MOLGENIS can be installed from source code (see http://github.com/molgenis), downloaded as a precompiled WAR file (for your own server), setup inside a Docker container (see http://molgenis.github.io), or requested as a Software-as-a-Service solution. A public demo instance and complete installation instructions can be found at http://molgenis.org/research.

b. Privacy/Ethics policy: If applicable, is there a publicly available privacy policy in which use and security around personal data are described (e.g. the EU General Data Protection Regulation (GDPR), ELIXIR Ethics Policy, other relevant ELIXIR Policies)? Please include the url of the privacy/ethics policy, if applicable.

MOLGENIS team is hosted at GCC of UMCG and is ISO/IEC 27001:2013 certified. 

We are currently setting up federated AAI (ELIXIR, BBMRI, SURF) with 2-factor authentication, as well as adapting to the current GDPR regulations. 

We use Google Analytics to review the usage of our websites and improve our services. To optimally protect the privacy of our visitors we have signed the Data Processing Amendment, masked parts of their IP address and disabled data sharing with other Google services. Visitors have the possibility to opt-out of Google Analytics.

c. Funding & sustainability plan: List of funding sources supporting the resource, and sustainability plan.

MOLGENIS is long-term supported by Genomics Coordination Center (since 2009). Currently we have 9 scientific programmers, 4 data managers/support staff, 3 team/project leads, 1 community manager, 5 bioinformatics analysts and 4 PhD students actively supporting MOLGENIS code base. 

In addition we receive input and contributions from the community. Development of MOLGENIS software and innovation is driven by projects (and funding) from the community. 

With every feature we aim to make it meet the needs of a range of MOLGENIS users (otherwise the feature will die when project ends). In that sense MOLGENIS functions as a cooperative. In addition we deliver ‘software as a service’ where researchers can pay to get long-term hosting and support beyond end of their projects.

As also written under 1b: Examples of current and previous funders of MOLGENIS: Netherlands Bioinformatics Center/DTL (ELIXIR-NL); BBMRI-NL (biobank catalogue; multi-omics data integration); EU-CORBEL (interoperability; access to sensitive data); EU-RD-connect (rare disease catalogue); BBMRI-ERIC (EU biobank catalogue); EU-BioMedBridges (interoperability; first model registry); EU-Solve-RD (rare disease analysis tools); E-Rare NSAID project; EU-GEN2PHEN (common/rare disease); EU-Panacea (c. elegans multi-omics); Target/LifeLines; NL-CTMM/TraIT (translational medicine); EU-BioSHaRE (federated analysis of obesity cohorts) EU-LifeCycle (federated analysis of birth cohorts); NL- X-omics (multi-omics); NL-NEMI (microscopy).

While we are mostly project funded, we have long-term commitments from BBMRI-ERIC/NL and ELIXIR-NL to include MOLGENIS in their national and international funding acquisition strategies, and from the University Medical Center Groningen and University of Groningen as part of their local research IT infrastructure. 

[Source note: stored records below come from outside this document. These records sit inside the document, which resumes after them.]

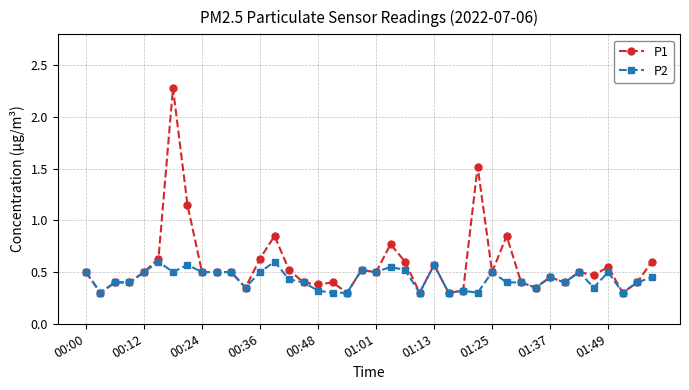

Which series has the largest total across all categories?

P1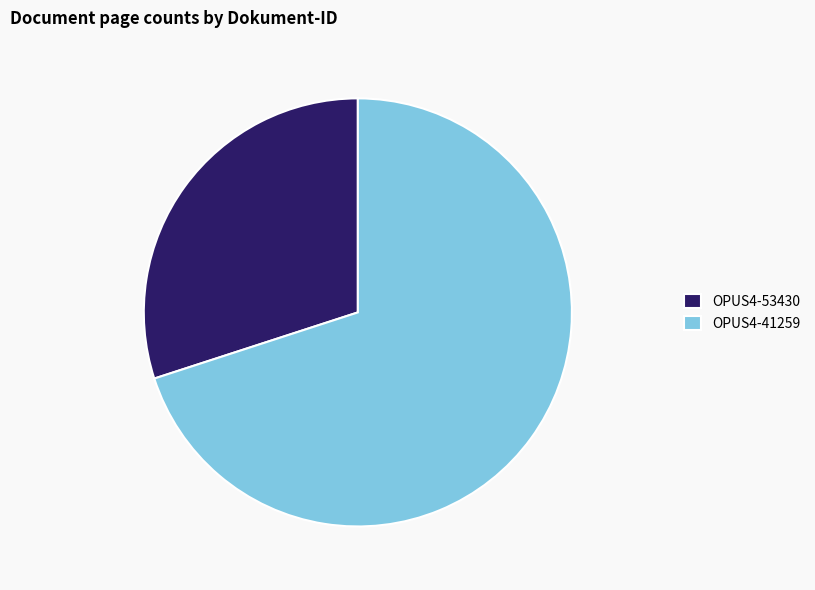

Rank the categories by value from highest to lowest.

OPUS4-41259, OPUS4-53430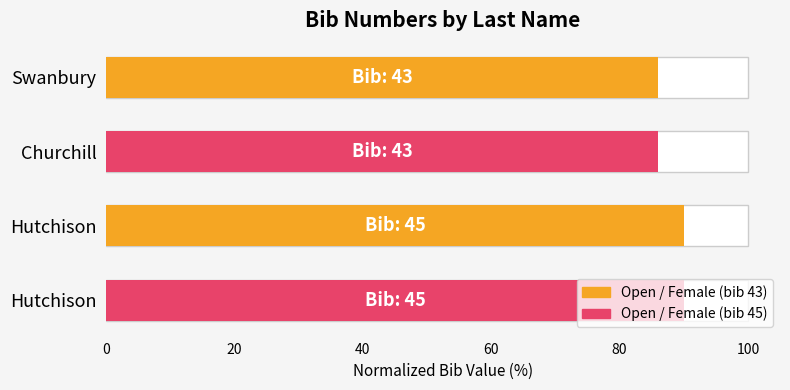

Is it true that the value at Hutchison is 90?

True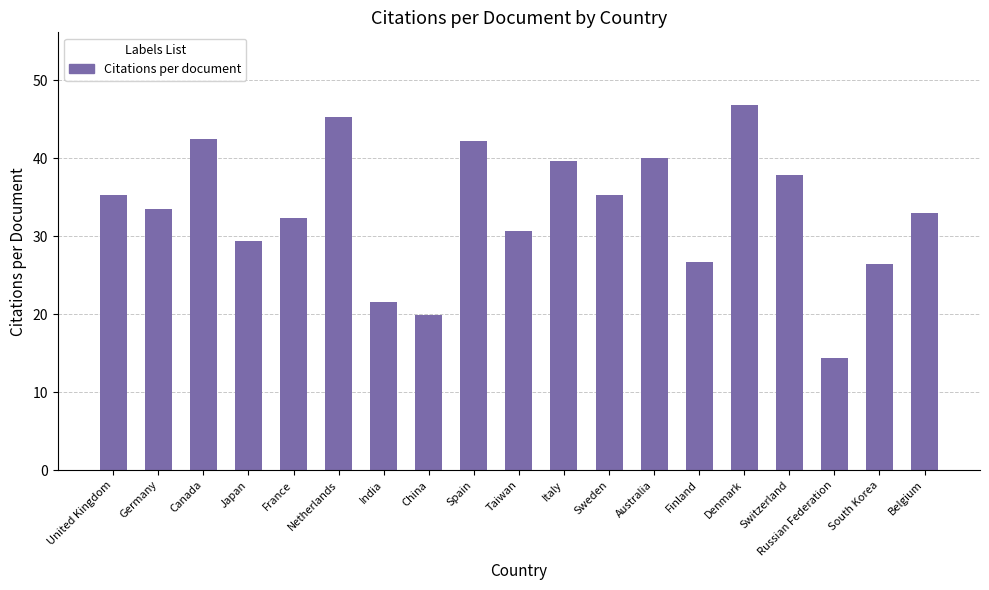

What is the greatest value displayed?

46.8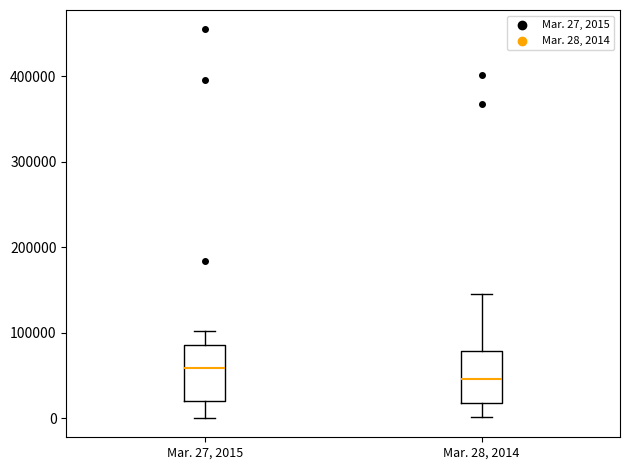

Reading left to right, transcribe this box plot: for each box, give where its median line is, the range the box spans, and where its two whiskers end, as read against the y-axis. The values are not printed on the chart, so give them approximately, as read against the axis.

Mar. 27, 2015: median 60000, box 20000 to 90000, whiskers 0 to 100000
Mar. 28, 2014: median 50000, box 20000 to 80000, whiskers 0 to 140000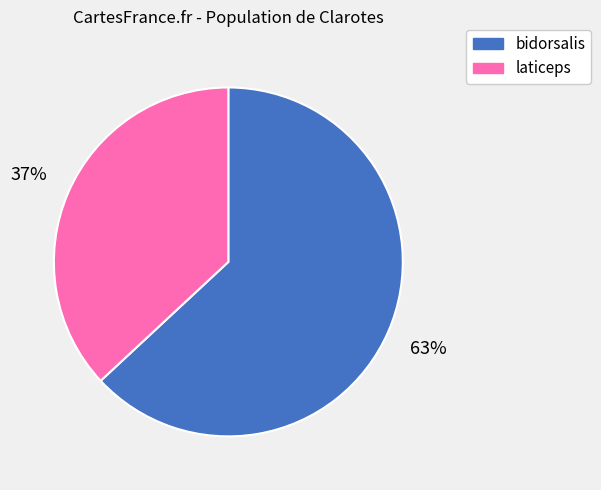

Which has a higher value, bidorsalis or laticeps?

bidorsalis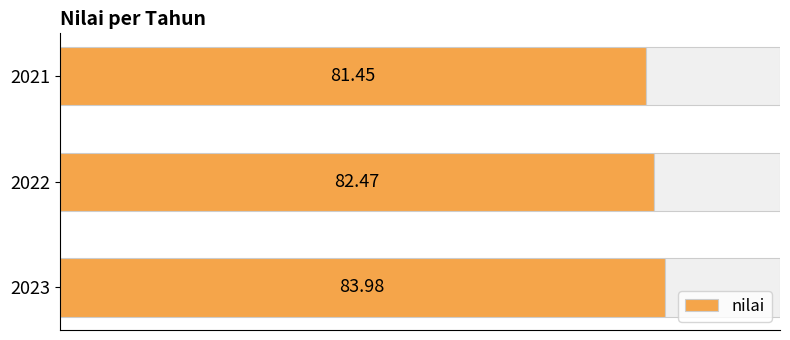

The value at 20 is 42.2. True or false?

False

d. Governance: Describe the Resource’s QA/QC plan that guarantees similar quality governance to that of ELIXIR. Please link SAB members, if applicable.

As an ELIXIR-NL service, MOLGENIS is subject to regular review by the ELIXIR-NL strategy board, who, as described in the ELIXIR-NL Service Delivery Plan, work with the MOLGENIS team to optimize 5 criteria: Openness, FAIRness, Quality, Fit (to the node goals) and Plan (for the future). 

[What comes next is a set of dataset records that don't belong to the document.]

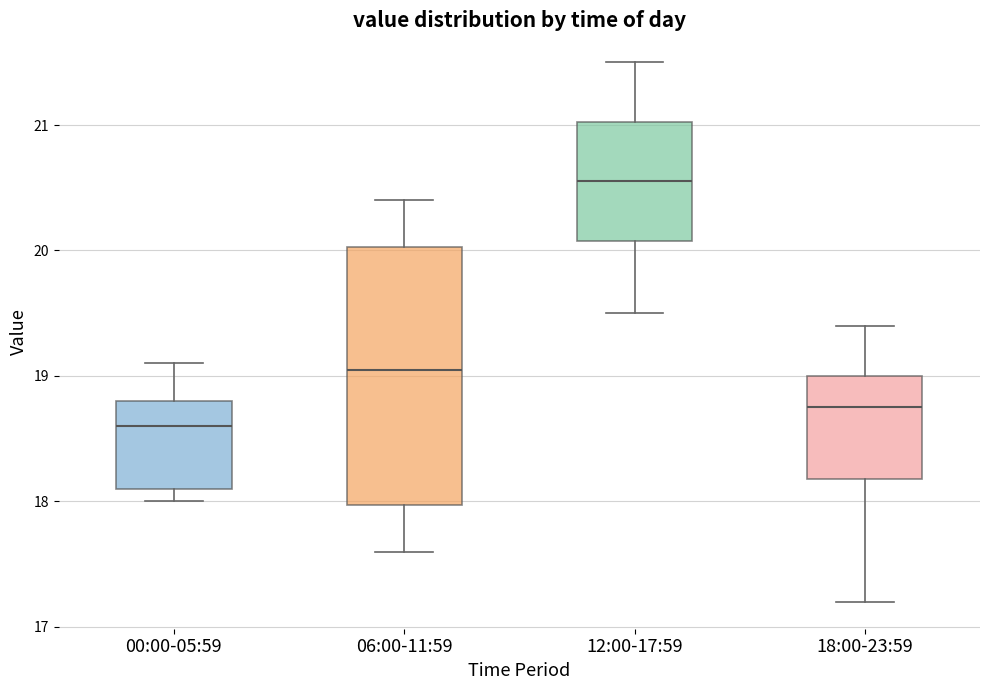

Reading left to right, read every box against the y-axis: the position of its median line, the range the box covers, and the ends of its whiskers. The values are not printed on the chart, so give them approximately, as read against the axis.

00:00-05:59: median 18.6, box 18.1 to 18.8, whiskers 18.0 to 19.1
06:00-11:59: median 19.1, box 18.0 to 20.0, whiskers 17.6 to 20.4
12:00-17:59: median 20.6, box 20.1 to 21.0, whiskers 19.5 to 21.5
18:00-23:59: median 18.8, box 18.2 to 19.0, whiskers 17.2 to 19.4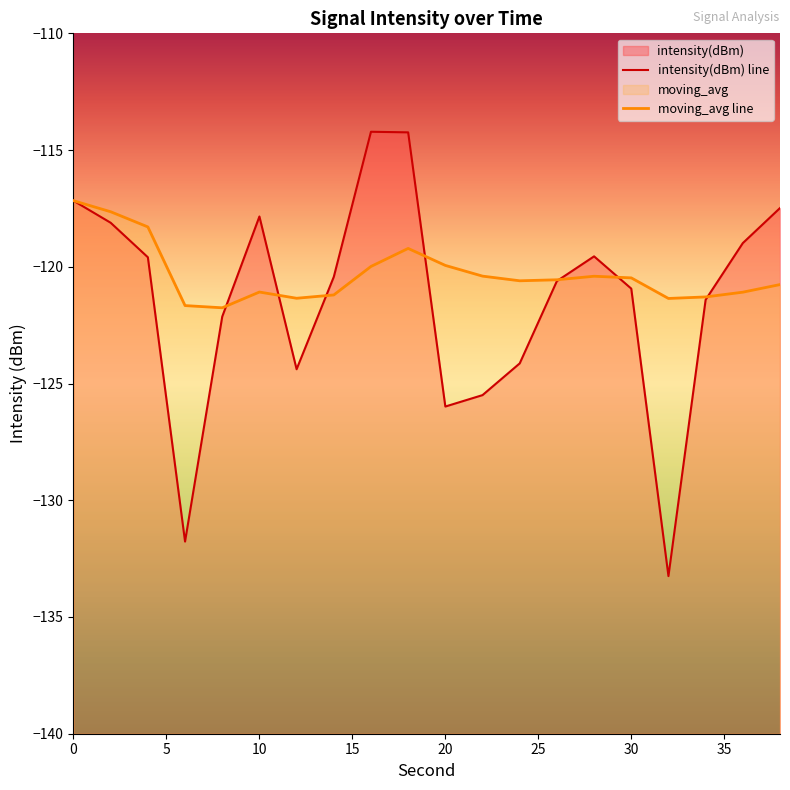

True or false: intensity(dBm) line has a value of -120.4 at 35.

True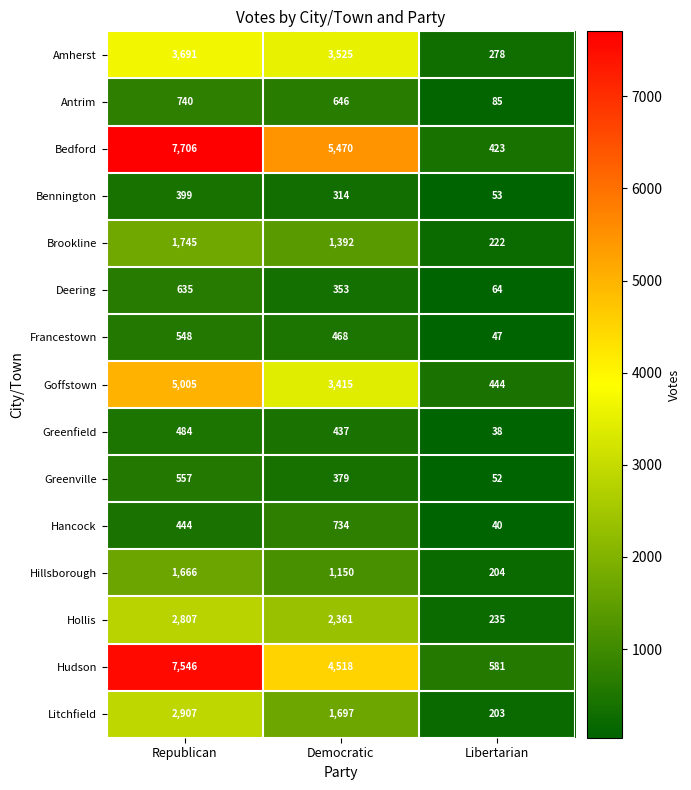

Which series has the largest total across all categories?

Bedford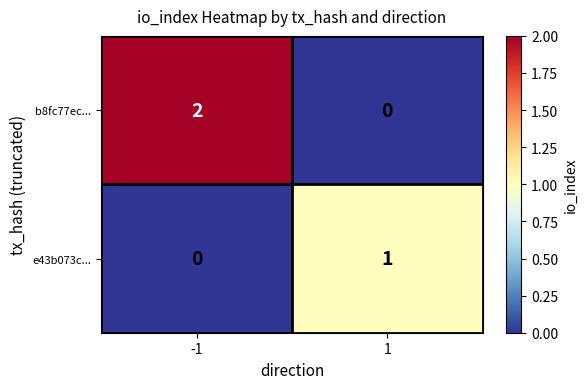

Which series has the largest range (max minus min)?

b8fc77ec...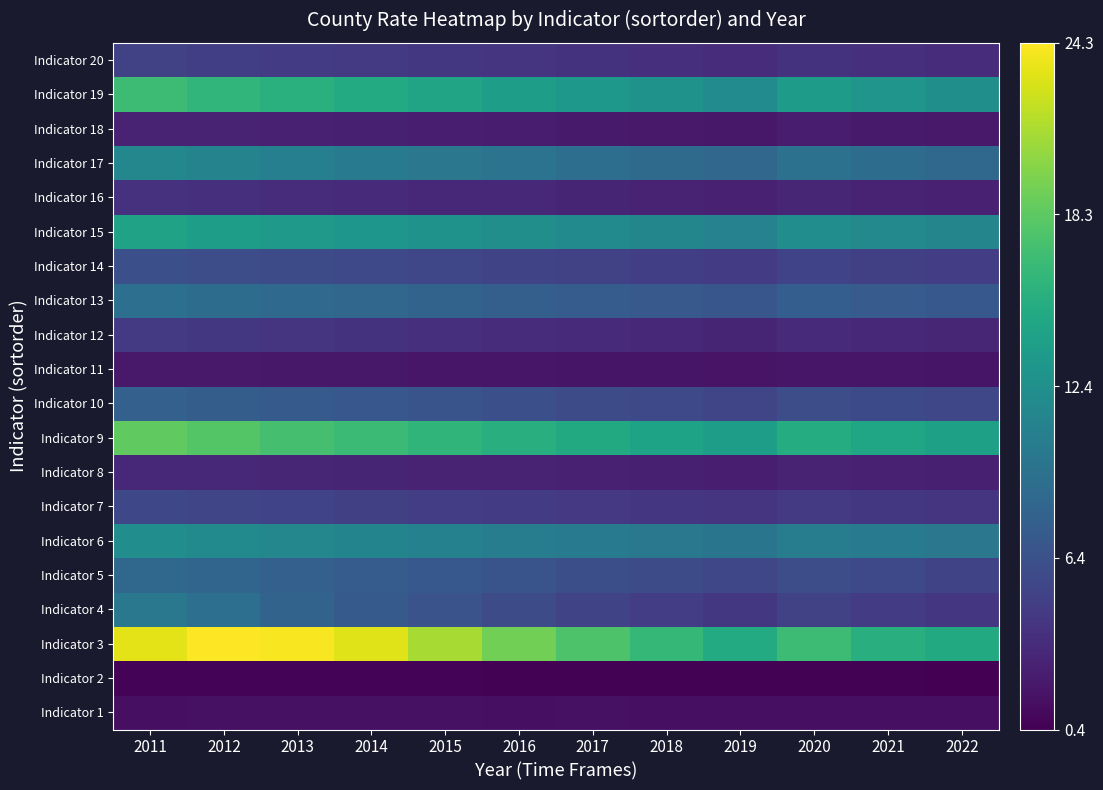

What is the maximum value shown in the chart?

24.3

In addition we coordinate weekly between MOLGENIS team and other ELIXIR-NL teams via DTL and there is also weekly meeting between ELIXIR-NL CTO and MOLGENIS product owner. 

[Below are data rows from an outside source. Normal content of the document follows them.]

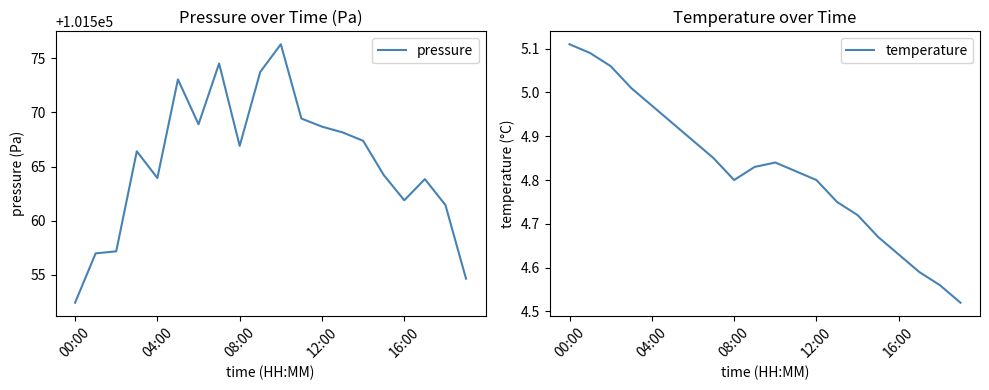

True or false: pressure has more than 0 points higher than both neighbors.

True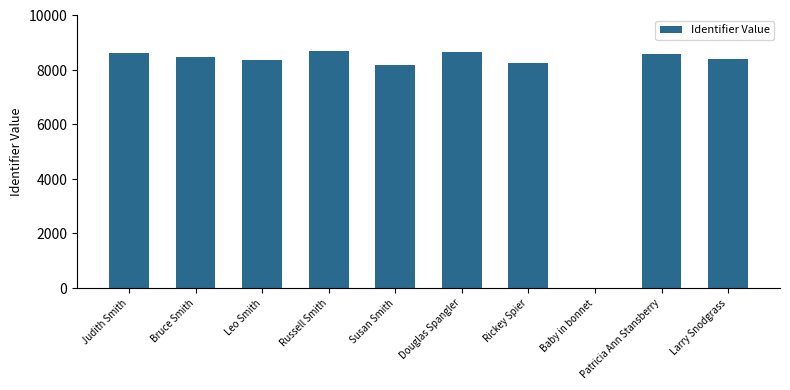

What is the maximum value shown in the chart?

8701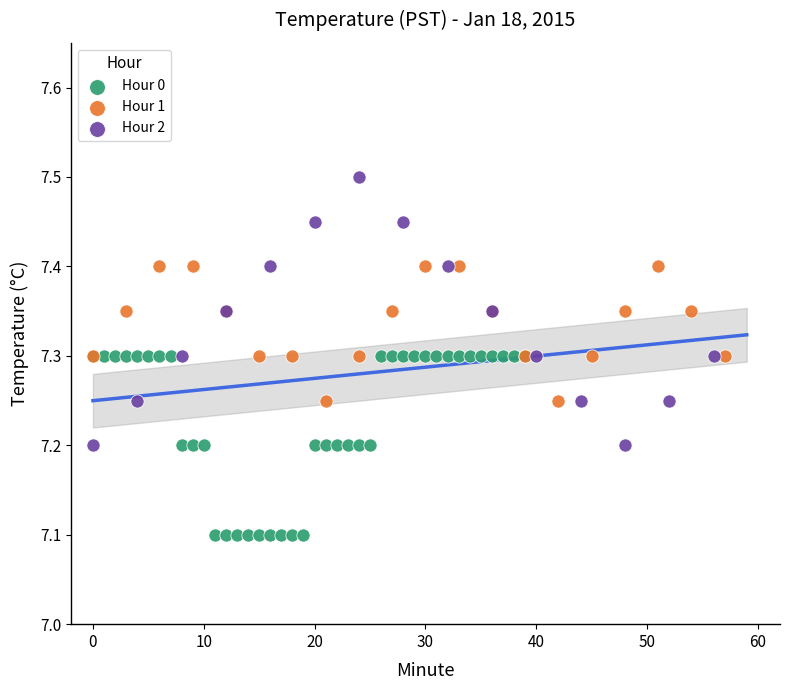

Which series contains the lowest Y value?

Hour 0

We formally do not have a scientific advisory board. However several members of the MOLGENIS team in Groningen have regular one-on-one meetings with representatives from different user communities both on a national as well as international level (such as, but not limited to, ELIXIR-NL, DTL, BBMRI-ERIC). In these meetings we collect feedback on how to proceed with MOLGENIS both on a strategic level as well as for development of the software.